American college basketball season

The 1921–22 Indiana State Sycamores men's basketball team represented Indiana State University during the 1921–22 NCAA men's basketball season. The head coach was Birch Bayh, coaching the newly christened Sycamores in his fourth season.
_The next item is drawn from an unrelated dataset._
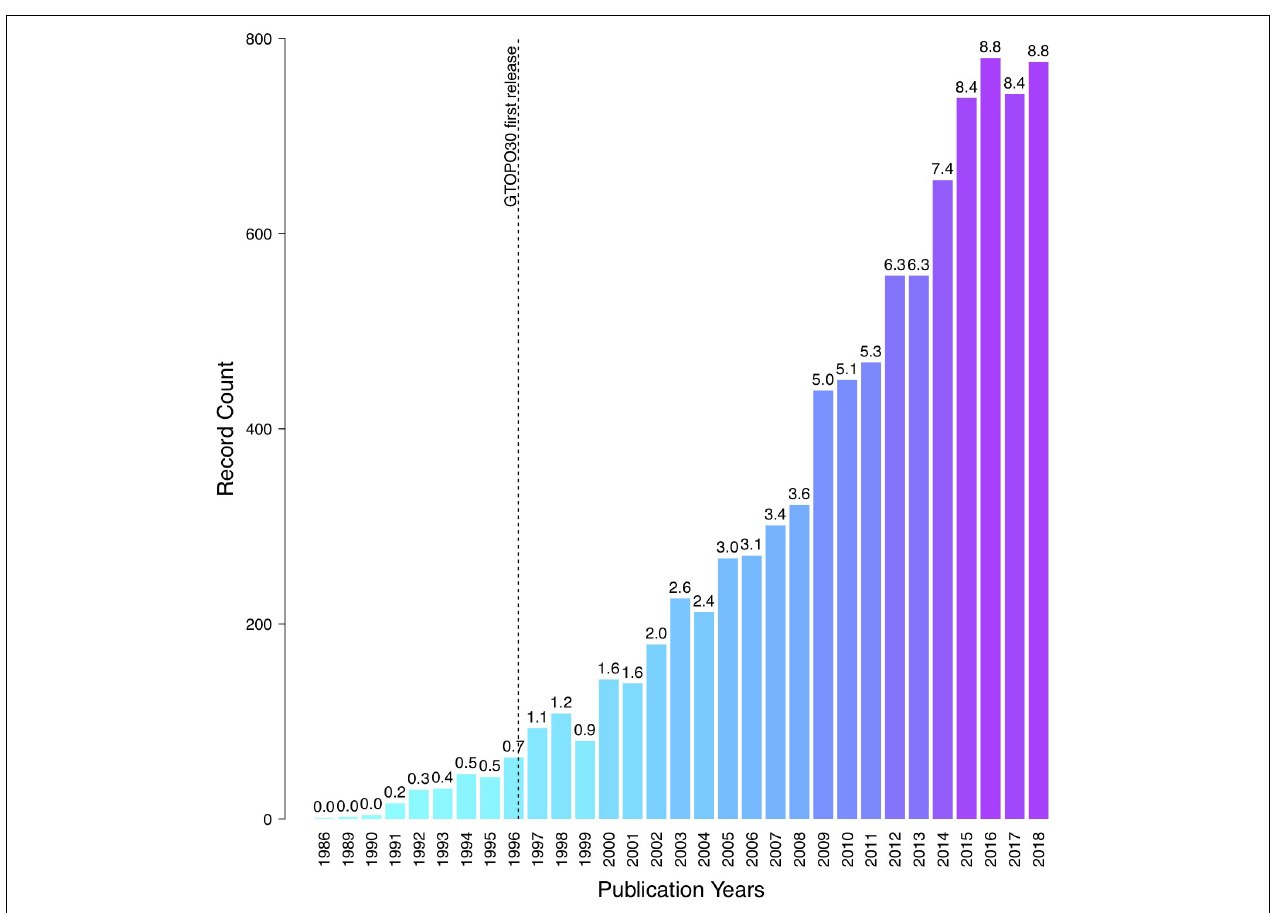
FIGURE 1 | Number of scientific publications mentioning the words “digital elevation model.” Values on top of bars correspond to percentage of total records (data source: Web of Science, Clarivate Analytics, 2018).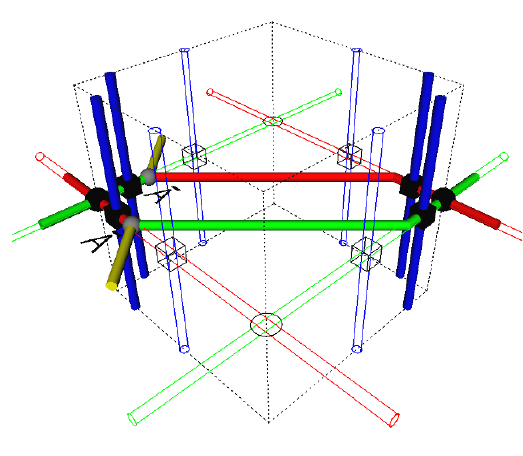
Figure 2 . Decomposition of A ( m; 0) at the m 0 = 0 sites. Gray spheres represent (cid:22) A .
The team played their home games at North Hall in Terre Haute, Indiana.

==Schedule==

| Date time, TV | Opponent | Result | Record | Site city, state |
| 12/03/1921 | ISNS Alumni | W 41–19 | 1–0 | North Hall Terre Haute, IN |
| 12/10/1921 | Oakland City | W 35–21 | 2–0 | North Hall Terre Haute, IN |
| 1/16/1920 | Indiana Law | W 61–14 | 3–0 | North Hall Terre Haute, IN |
| 12/18/1920 | at YMCA Vincennes | L 21–33 | 3–1 |  |
| 1/06/1922 | at Evansville | W 40–11 | 4–1 | Memorial Coliseum Evansville, IN |
| 1/10/1922 | at Butler | L 24–49 | 4–2 | Indianapolis, IN |
| 1/14/1922 | at Rose Polytechnic | W 41–25 | 5–2 | North Hall Terre Haute, IN |
| 1/19/1922 | at YMCA Vincennes | W 25–23 | 6–2 |  |
| 1/27/1922 | Franklin | W 26–23 | 7–2 | North Hall Terre Haute, IN |
| 2/02/1922 | at Eastern Illinois | W 33–20 | 8–2 | Charleston, IL |
| 2/08/1922 | at Rose Polytechnic | W 31–22 | 9–2 |  |
|  | ISNS Muncie | W 47–12 | 10–2 | North Hall Terre Haute, IN |
| 2/18/1922 | Eastern Illinois | W 32–15 | 11–2 | North Hall Terre Haute, IN |
| 2/25/1922 | Rose Polytechnic | W 65–18 | 11–3 | North Hall Terre Haute, IN |
|  | at Ball State | W 31–01 | 12–3 | Muncie, IN |
*Non-conference game. (#) Tournament seedings in parentheses.